Les investisseurs des Émirats fondent sur l’Afrique

Cette jeune pousse pourrait connaître une évolution rapide à partir de Dubaï, car la cité-État d’à peine plus de trois millions d’habitants se rêve en « hub » du numérique, particulièrement pour la région Moyen-Orient et pour l’Afrique. « Je pense qu’au cours de la prochaine décennie, la majorité des start-up technologiques pourraient venir d’Afrique, pour la simple raison que sa population est jeune », avance Mohammad Ali Rashed Lootah, président et PDG de la Chambre internationale de Dubaï, l’un des bras armés financiers de la stratégie numérique de l’Émirat. Nous voyons beaucoup de solutions créatives et innovantes pensées et mises en œuvre à partir du continent africain. » Et l’émirat ne compte pas se fixer de limite : « Nous avons plus de 1 000 investisseurs prêts à mobiliser des fonds de plus de 1,3 milliard de dollars et Dubaï ne veut pas se limiter à un secteur en particulier, nos investisseurs sont intéressés autant par la fintech que la blockchain ou l’intelligence artificielle. »

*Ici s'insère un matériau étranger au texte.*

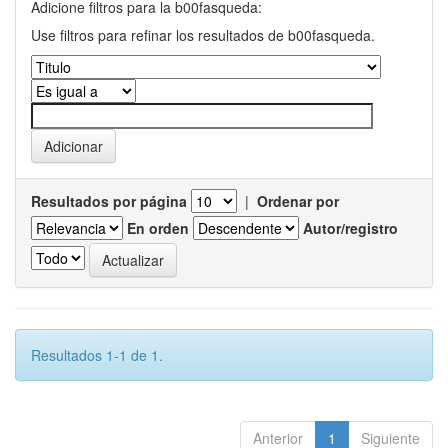
Adicione filtros para la b00fasqueda:
Use filtros para refinar los resultados de b00fasqueda.
Resultados por página
|
Ordenar por
En orden
Autor/registro
Resultados 1-1 de 1.
Anterior
1
Siguiente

Dans les allées du Gitex, Rahmani Ilyass, directeur de la technologie au sein de la société Nearsecure, basée au Maroc, et investisseur, est à la recherche de pépites dans lesquelles investir. Pour cet expert en cybersécurité, « les pays africains du Nord et subsahariens sont confrontés aux mêmes problématiques et défis, pointe-t-il, mais le manque de confiance dans les compétences locales est le frein majeur alors même que les Africains sont présents dans les multinationales du monde entier », souligne-t-il.

Habitué des cercles d’investisseurs émiratis, l’expert marocain est confiant dans le rapprochement qui s’est opéré ces dernières années entre Dubaï et les pays africains, en particulier le royaume chérifien, qui abrite depuis cette année le Gitex Africa. « Les investisseurs des pays du Golfe sont attachés à certaines valeurs, cela les différencie des investisseurs classiques. À Dubaï et dans les Émirats, la stratégie compte autant que la confiance. Le partenaire doit évidemment être visionnaire mais pas que, en fait, il n’y a pas que le retour sur investissement qui compte, je crois que ce sont des valeurs partagés avec les Africains. Maintenant, il faut vraiment des partenariats gagnant-gagnant », souligne Rahmani Ilyass qui pointe également la nécessité pour les investisseurs de s’engager sur le volet éducatif et surtout de s’attaquer à l’épineux sujet de la propriété des données et de leur protection. Un point crucial à régler si le continent veut assurer sa souveraineté. Car, encore aujourd’hui, les données sont envoyées à l’étranger avant d’être traitées. « Nous n’avons pas les infrastructures nécessaires, même si cela commence à changer. Mais cela fait peser un très gros risque sur l’Afrique et ses données. » En 2020, la cybercriminalité aurait coûté 1 trillion de dollars au continent.